Once a technology has achieved these steps, the exact manner by which it can affect PD care has to be investigated. Most of what we know about sleep in PD is based on patient self-reports, therefore the validity of what we know about frequency and severity is limited. The next stage is therefore to revisit existing studies, focusing on sleep staging as a tool for helping PD patients. In particular, longitudinal research may help identify new bio markers associated with sleep (Fig.1.2). This step should also focus on characterizing disease progression and severity. Next, sleep mapping of PD patients may help identify sleep disorders and monitor possible treatment, medication efficacy and behavioral factors (Fig.1.3). Addressing regulation requirements and standardization is critical for future clinical adaptation and inclusion into clinical trials and clinical practice (Fig.1.4). Only then, HBSM can be used as a standard tool for routine monitoring and medication control to overall impact patient quality of life (Fig.1.5).
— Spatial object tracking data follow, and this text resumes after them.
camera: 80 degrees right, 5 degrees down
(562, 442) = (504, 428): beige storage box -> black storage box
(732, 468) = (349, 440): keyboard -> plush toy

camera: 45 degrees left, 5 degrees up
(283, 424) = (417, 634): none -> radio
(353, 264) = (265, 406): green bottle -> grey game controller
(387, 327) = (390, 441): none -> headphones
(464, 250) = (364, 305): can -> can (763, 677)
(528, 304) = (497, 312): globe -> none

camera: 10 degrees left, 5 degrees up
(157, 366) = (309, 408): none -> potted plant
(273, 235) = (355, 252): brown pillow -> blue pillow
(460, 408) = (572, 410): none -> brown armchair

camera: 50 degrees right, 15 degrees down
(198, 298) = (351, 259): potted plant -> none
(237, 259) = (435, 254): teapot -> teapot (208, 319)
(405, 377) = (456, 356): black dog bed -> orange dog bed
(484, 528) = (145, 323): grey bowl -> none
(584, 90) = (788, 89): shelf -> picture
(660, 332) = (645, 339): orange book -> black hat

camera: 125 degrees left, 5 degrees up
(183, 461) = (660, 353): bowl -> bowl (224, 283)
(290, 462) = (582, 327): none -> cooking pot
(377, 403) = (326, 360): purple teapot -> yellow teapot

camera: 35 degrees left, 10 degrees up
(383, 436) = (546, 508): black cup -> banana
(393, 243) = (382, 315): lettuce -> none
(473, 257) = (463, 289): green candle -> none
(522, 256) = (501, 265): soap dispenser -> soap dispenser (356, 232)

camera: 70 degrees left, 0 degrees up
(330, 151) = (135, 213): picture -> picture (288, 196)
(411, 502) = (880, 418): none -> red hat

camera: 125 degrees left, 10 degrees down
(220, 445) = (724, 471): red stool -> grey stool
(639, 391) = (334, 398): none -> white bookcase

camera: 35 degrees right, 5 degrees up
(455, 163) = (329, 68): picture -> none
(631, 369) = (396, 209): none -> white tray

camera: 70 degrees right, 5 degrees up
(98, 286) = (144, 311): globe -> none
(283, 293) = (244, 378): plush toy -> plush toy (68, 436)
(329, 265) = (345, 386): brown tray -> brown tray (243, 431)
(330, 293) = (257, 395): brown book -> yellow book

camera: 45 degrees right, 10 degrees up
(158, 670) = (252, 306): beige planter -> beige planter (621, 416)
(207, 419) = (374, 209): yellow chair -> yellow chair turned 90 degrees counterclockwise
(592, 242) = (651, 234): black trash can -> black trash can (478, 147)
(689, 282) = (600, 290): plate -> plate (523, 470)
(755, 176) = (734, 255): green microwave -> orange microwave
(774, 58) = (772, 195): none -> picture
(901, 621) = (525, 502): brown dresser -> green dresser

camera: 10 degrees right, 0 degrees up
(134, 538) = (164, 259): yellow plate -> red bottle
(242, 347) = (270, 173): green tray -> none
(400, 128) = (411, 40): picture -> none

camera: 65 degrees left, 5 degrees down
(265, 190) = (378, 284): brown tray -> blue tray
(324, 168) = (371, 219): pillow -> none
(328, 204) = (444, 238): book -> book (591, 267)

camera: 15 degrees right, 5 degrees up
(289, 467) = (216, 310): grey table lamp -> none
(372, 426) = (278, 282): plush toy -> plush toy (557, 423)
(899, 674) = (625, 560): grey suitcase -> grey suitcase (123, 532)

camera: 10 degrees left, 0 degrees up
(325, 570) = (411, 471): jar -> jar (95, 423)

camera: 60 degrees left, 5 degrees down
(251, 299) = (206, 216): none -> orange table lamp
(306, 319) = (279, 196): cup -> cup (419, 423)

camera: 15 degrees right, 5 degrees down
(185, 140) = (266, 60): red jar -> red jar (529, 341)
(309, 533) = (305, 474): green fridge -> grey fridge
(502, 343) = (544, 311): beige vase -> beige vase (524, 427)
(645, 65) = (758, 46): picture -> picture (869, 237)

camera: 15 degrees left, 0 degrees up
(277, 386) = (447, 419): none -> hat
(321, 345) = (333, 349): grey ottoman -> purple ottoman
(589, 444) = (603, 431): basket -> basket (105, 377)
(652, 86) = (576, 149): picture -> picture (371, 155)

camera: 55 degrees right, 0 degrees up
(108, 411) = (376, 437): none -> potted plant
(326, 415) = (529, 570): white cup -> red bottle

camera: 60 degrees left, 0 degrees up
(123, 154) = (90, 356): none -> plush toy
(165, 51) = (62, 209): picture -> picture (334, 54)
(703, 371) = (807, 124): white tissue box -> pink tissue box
Digital technology helps shifting healthcare from reactive to preventive and predictive care. Within this shift, there is a growing demand to make sleep assessment possible using home-based systems. Recent developments offer new and exciting opportunities, but there is still a long process to ensure clinical use. The recent global situation, under the new COVID-19 reality, further highlights the dire need for a shift towards home-based data collection and telemedicine.
ACKNOWLEDGMENTS
The authors thank F. Fahoum, M. de Vos, L. Inzelberg, Z. Peremen, and Y. Nir for many fruitful discussions.
CONFLICT OF INTEREST
YH declares financial interest in X-trodes Ltd., which holds the licensing rights of the skin technology cited in this paper. The authors have no other relevant affiliations or financial involvement with any organization or entity with a financial interest in, or financial conflict with the subject matter or materials discussed in the manuscript, apart from those disclosed.